The Zero Waste lifestyle may look different depending on where you live, but everyone can participate on some level. Urbanites often have more choices for bulk products or may be located closer to retailers willing to fill up personal containers. Rural residents may have more options for food production and reducing their food miles. The goal is to do the best that you can with whatever resources you have.
The 5 R’s of Zero Waste:
- REFUSE what you don’t need. This prevents unwanted items from coming into your home and end up in the trash.
- REDUCE what you do use.

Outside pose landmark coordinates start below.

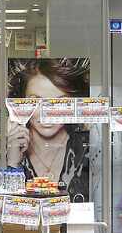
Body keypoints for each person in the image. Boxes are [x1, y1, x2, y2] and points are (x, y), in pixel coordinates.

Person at [6, 58, 90, 200]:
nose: (47, 113)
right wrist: (13, 163)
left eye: (60, 102)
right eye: (36, 101)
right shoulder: (9, 146)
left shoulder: (88, 148)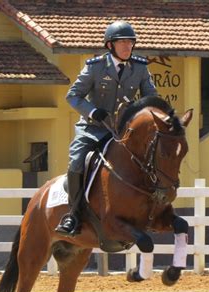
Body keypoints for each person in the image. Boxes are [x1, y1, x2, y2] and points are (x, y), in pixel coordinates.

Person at [55, 21, 158, 236]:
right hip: (93, 128)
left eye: (130, 42)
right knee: (76, 162)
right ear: (110, 45)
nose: (127, 47)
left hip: (123, 131)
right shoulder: (95, 67)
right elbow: (73, 96)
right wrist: (93, 112)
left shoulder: (140, 67)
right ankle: (73, 215)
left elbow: (151, 97)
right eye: (122, 42)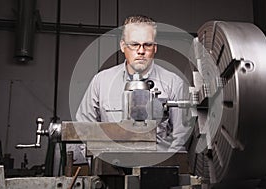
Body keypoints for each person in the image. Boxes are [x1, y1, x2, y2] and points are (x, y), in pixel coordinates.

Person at [76, 15, 191, 151]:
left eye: (147, 45)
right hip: (111, 167)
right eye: (135, 44)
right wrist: (99, 163)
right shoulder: (101, 82)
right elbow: (83, 129)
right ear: (123, 46)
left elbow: (181, 137)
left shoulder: (173, 83)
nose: (141, 51)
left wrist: (164, 166)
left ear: (155, 47)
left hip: (157, 168)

This equals less waste overall.
- REUSE whatever you can. Can you extend the lifespan of something by mending, handing down, or repairing? Reusing also means swapping disposable products for reusable ones that can easily be laundered instead of thrown away.
- RECYCLE what you can’t refuse or reduce. Saving resources from the waste stream by recycling is one option, but keep in mind that some items will not recycle indefinitely and will end up in the landfill at the end of their (often short) lifespan. These are the items that zero wasters try to avoid.
- ROT what’s left over. Composting food scraps, paper pieces, and wooden or bamboo toothbrushes returns nutrients and fibre back to the earth.
How to Get Started
A Zero Waste lifestyle starts with looking at your overall habits and trying to change those that generate waste. Here are some guidelines for those considering this approach for the first time.
1. Streamline what you bring into your home.
If we bring less through the door, our homes will be easier to manage and we’ll have less waste overall. This goes for the food we buy, the clothing we wear, the toys we permit our children to play with, and everything else in between.
2.Shop at bulk food stores using reusable containers.
If you are lucky enough to have a local grocery store in your neighbourhood, which most of us do in India, you’ll have access to a wide variety of unpackaged products, from dry goods to fermented foods to chemical free home products. Carry your own bulk containers and refill them every time you shop to avoid the plastic packaging waste. You also end up saving a few bucks when you shop in bulk.
3. Refuse unnecessary products and promotional items.
Saying “no” can be challenging in a culture where we’re taught to be polite and take whatever’s handed to us. But the reality is that most promotional items are poorly constructed or made from cheap materials that won’t last long before breaking—ending up in the landfill before the year’s out. Most people will understand if you explain, without judgment, why you don’t need the item.
4. Carry your own containers for takeout.
In addition to bringing your own containers while shopping, carry your own set of reusable containers for eating on the go. This includes carrying your own water bottles that can be refilled and avoid buying plastic water bottles. Carry your own steel cutlery wherever necessary when you step out for that evening chaat or late night ice cream.
5. Reconsider some of your favorite products.
Can you replace some of the products you buy with others that come package-free? Many people who adopt a Zero Waste lifestyle find that they don’t need the variety of products they once thought they couldn’t do without. This includes some cleaning products, personal care products, and cosmetics. We at down to earth offer a variety of such zero waste personal and home care products that you can choose from.
6. Use up what you have.
Before replacing every item in your house with Zero Waste alternatives, use up what you have and dispose of the waste responsibly. Where possible, recycle the component parts. Make changes when it makes sense to do so. Take one step at a time, changing one aspect of your lifestyle at a time. Zero Waste isn’t something that most people do all at once.